Trotz des klaren Trends zeigt der Markt Unterschiede:
* Mehrfamilienhäuser legten 2025 kräftig um 5,3 Prozent zu.
* Selbstgenutztes Wohneigentum wie Einfamilienhäuser und Eigentumswohnungen stieg moderater um 3,0 Prozent.

Andere Analysen, die auf Angebotspreisen basieren, deuten sogar auf eine leichte Verlangsamung zum Jahresende 2025 hin.

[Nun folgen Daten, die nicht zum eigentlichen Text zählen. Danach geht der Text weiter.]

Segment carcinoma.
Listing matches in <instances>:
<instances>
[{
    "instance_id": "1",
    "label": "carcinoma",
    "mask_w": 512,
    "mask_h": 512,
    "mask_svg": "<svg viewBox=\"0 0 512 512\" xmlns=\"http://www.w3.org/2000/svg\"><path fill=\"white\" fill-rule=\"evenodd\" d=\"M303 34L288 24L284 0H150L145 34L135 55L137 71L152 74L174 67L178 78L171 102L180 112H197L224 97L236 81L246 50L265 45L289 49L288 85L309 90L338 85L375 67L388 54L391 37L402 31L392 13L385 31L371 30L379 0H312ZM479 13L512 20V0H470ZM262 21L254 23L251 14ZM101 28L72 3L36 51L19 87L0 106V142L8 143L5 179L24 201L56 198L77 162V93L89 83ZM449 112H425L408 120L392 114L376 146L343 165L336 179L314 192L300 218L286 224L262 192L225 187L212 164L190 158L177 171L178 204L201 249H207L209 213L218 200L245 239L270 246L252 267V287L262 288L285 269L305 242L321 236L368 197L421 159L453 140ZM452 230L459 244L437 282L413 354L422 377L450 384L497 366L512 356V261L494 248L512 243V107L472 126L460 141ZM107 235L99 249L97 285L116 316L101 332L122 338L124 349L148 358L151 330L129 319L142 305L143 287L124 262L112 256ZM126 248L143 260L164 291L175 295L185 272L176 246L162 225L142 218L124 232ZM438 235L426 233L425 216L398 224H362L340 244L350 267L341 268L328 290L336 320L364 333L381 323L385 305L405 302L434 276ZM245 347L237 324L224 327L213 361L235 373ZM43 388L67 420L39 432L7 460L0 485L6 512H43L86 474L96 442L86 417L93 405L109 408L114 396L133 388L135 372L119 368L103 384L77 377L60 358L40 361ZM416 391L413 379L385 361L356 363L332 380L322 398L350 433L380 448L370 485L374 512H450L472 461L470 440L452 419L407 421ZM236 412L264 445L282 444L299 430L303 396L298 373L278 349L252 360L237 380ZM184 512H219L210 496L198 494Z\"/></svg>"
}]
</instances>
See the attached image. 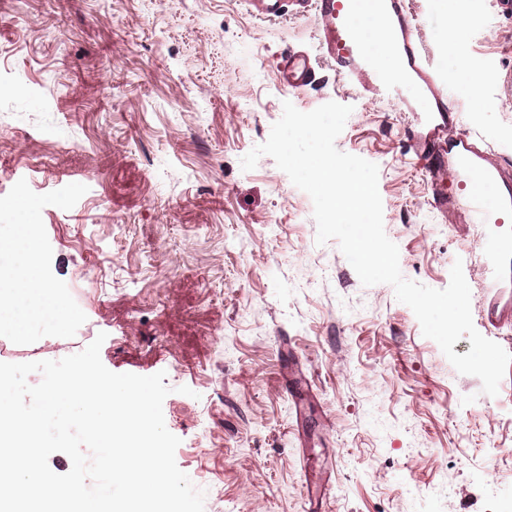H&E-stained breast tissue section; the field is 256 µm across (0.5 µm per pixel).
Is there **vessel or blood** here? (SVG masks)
I'll list each match as a JSON object with an SVG mask.
<instances>
[{"mask_svg": "<svg viewBox=\"0 0 512 512\" xmlns=\"http://www.w3.org/2000/svg\"><path fill=\"white\" fill-rule=\"evenodd\" d=\"M252 15L277 21L287 12L312 13L316 48L343 80H360L364 91L382 99L404 100L408 86L418 90L408 105L421 133L414 145L431 182L433 211L455 209L466 223L483 229L480 257L485 293V324L499 327L512 320V309L498 299L512 290V172L480 134L461 128L462 98L476 96L465 76L442 82L422 52L409 21L406 0H246ZM375 12L389 39L395 68L377 66L367 54L360 33L351 25L355 11ZM315 70L308 52L289 49L278 71L279 83L299 90L313 83Z\"/></svg>", "mask_w": 512, "mask_h": 512, "instance_id": "obj_1", "label": "vessel or blood"}]
</instances>
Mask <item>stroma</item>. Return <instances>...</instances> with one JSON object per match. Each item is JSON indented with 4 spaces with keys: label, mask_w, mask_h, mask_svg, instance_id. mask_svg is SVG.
Here are the masks:
<instances>
[{
    "label": "stroma",
    "mask_w": 512,
    "mask_h": 512,
    "mask_svg": "<svg viewBox=\"0 0 512 512\" xmlns=\"http://www.w3.org/2000/svg\"><path fill=\"white\" fill-rule=\"evenodd\" d=\"M433 65L457 71L448 14L409 0ZM462 54L492 68L463 129L512 169V0H461ZM315 22H264L243 0H0V239L31 208L44 280L67 326L0 362L59 360L106 333L115 373L165 372L176 464L204 512H501L512 502V368L497 396L459 374L391 285L363 286L337 241L316 242L311 197L273 158L242 170L284 102L352 106L340 151L379 169L387 236L406 279L446 288L465 249L474 325L486 328L477 228L436 217L395 103L358 95L324 58L282 88L288 48ZM310 389H283L292 366ZM189 394H181V387Z\"/></svg>",
    "instance_id": "35a3bbf8"
}]
</instances>
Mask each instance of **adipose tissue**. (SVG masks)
Listing matches in <instances>:
<instances>
[{"label": "adipose tissue", "mask_w": 512, "mask_h": 512, "mask_svg": "<svg viewBox=\"0 0 512 512\" xmlns=\"http://www.w3.org/2000/svg\"><path fill=\"white\" fill-rule=\"evenodd\" d=\"M28 215V207H21L12 236L0 241V330L21 341L34 323L62 326L73 317L72 309L46 283L31 257L36 239Z\"/></svg>", "instance_id": "obj_1"}]
</instances>
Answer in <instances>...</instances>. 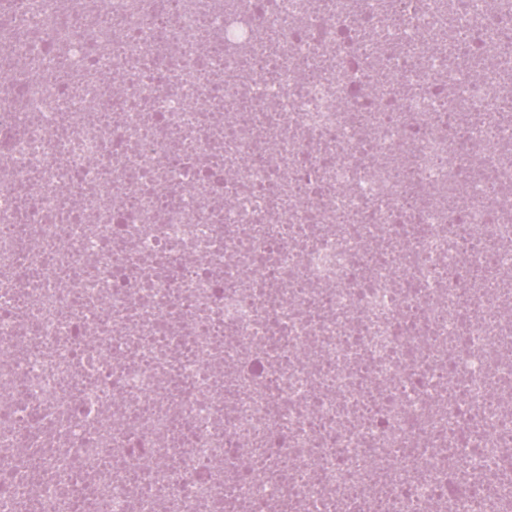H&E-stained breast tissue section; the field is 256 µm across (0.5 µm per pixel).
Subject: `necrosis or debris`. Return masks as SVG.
<instances>
[{
    "mask_svg": "<svg viewBox=\"0 0 512 512\" xmlns=\"http://www.w3.org/2000/svg\"><path fill=\"white\" fill-rule=\"evenodd\" d=\"M0 71V512H512V0H0Z\"/></svg>",
    "mask_w": 512,
    "mask_h": 512,
    "instance_id": "necrosis-or-debris-1",
    "label": "necrosis or debris"
}]
</instances>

In einigen Städten gaben die Preise für Eigentumswohnungen minimal nach. Das zeigt: Die Verhandlungsbereitschaft hat zugenommen, und Käufer agieren preisbewusster. Die Phase sinkender Preise ist dennoch vorüber.

Wie geht es weiter?

Für 2026 rechnen die meisten Experten mit einer Fortsetzung des moderaten Preisanstiegs. Prognosen liegen bei rund drei Prozent im Bundesschnitt, in Metropolen sind höhere Zuwächse möglich. Die stabilen Bauzinsen gelten als das „neue Normal“.

Die Zukunft hängt maßgeblich von der Geldpolitik der Europäischen Zentralbank ab. Solange der Wohnraummangel jedoch nicht durch einen massiven Bauausgleich behoben wird, bleibt der grundlegende Preisdruck bestehen. Für Kaufinteressenten bedeutet das: Auf deutlich fallende Preise zu warten, dürfte vergebens sein.